Exercise.
Transcribe exactly, and only, the lines from the one containing "middle tip: (1050, 764)" through the last line of the data.

Listed records.
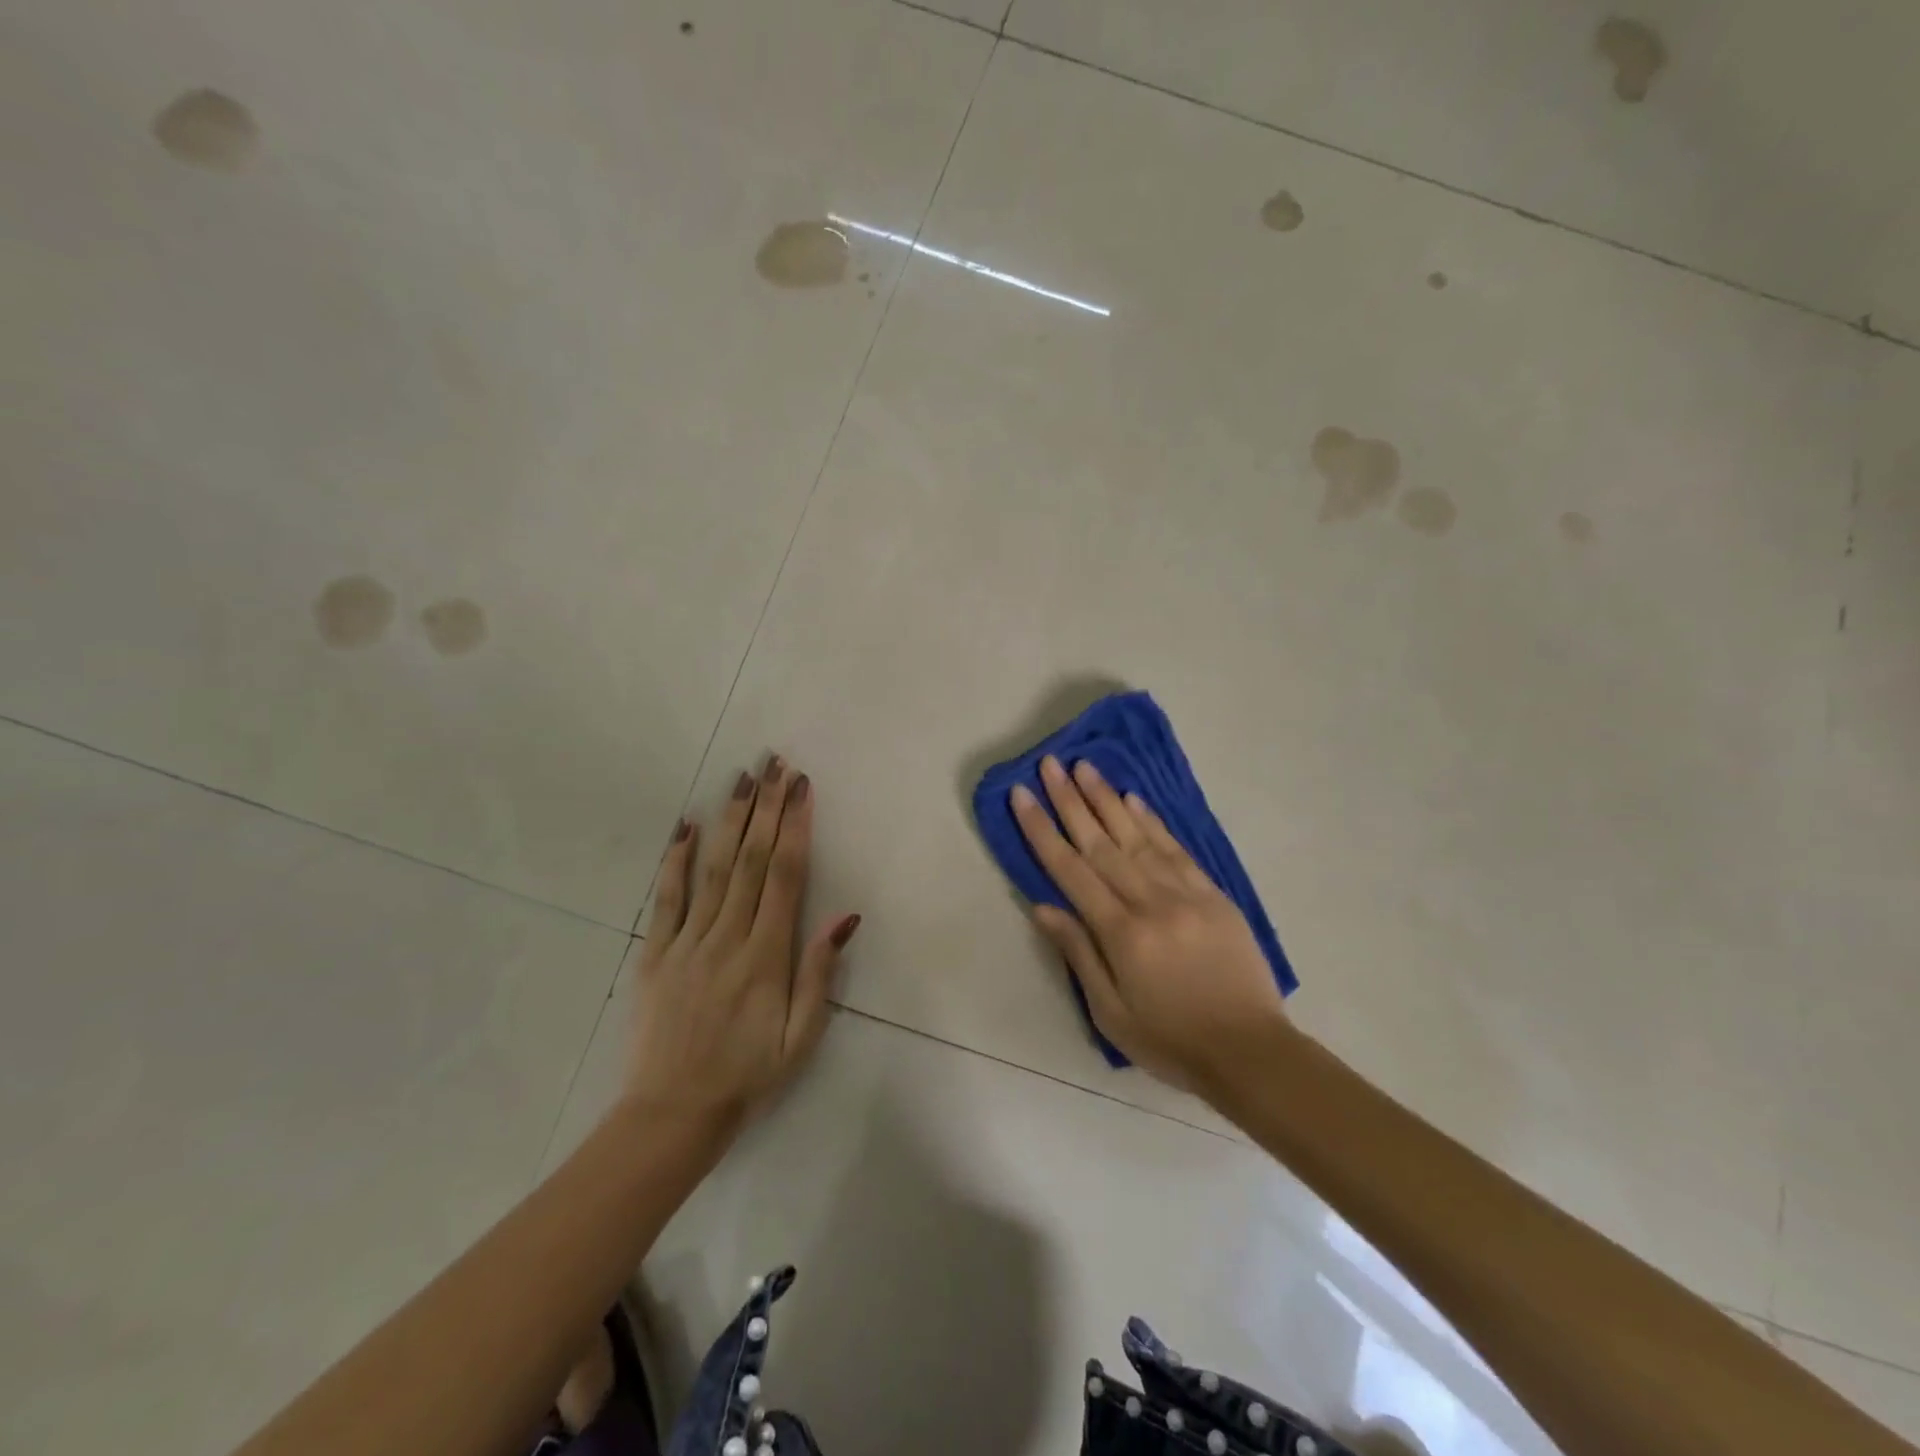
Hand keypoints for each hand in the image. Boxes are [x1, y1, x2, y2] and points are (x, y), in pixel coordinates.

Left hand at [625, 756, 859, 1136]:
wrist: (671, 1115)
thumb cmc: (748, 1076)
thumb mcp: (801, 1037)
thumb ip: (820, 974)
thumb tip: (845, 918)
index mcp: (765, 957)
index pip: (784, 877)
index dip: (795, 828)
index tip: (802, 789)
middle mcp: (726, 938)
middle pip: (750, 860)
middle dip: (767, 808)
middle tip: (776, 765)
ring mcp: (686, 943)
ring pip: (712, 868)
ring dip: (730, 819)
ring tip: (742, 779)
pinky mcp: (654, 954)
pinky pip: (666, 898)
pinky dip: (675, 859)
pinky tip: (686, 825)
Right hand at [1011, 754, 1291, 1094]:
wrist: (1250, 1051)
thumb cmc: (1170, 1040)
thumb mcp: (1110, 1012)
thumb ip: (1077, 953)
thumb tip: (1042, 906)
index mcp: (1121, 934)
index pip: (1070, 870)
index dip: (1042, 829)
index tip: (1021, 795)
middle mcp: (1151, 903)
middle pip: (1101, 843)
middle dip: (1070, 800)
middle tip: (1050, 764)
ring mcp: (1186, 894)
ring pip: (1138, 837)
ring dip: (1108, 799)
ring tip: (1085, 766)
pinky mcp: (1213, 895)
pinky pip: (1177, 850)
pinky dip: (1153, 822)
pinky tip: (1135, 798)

Output for this exercise.
middle tip: (1050, 764)
ring mcp: (1186, 894)
ring pip: (1138, 837)
ring dip: (1108, 799)
ring tip: (1085, 766)
pinky mcp: (1213, 895)
pinky pip: (1177, 850)
pinky dip: (1153, 822)
pinky tip: (1135, 798)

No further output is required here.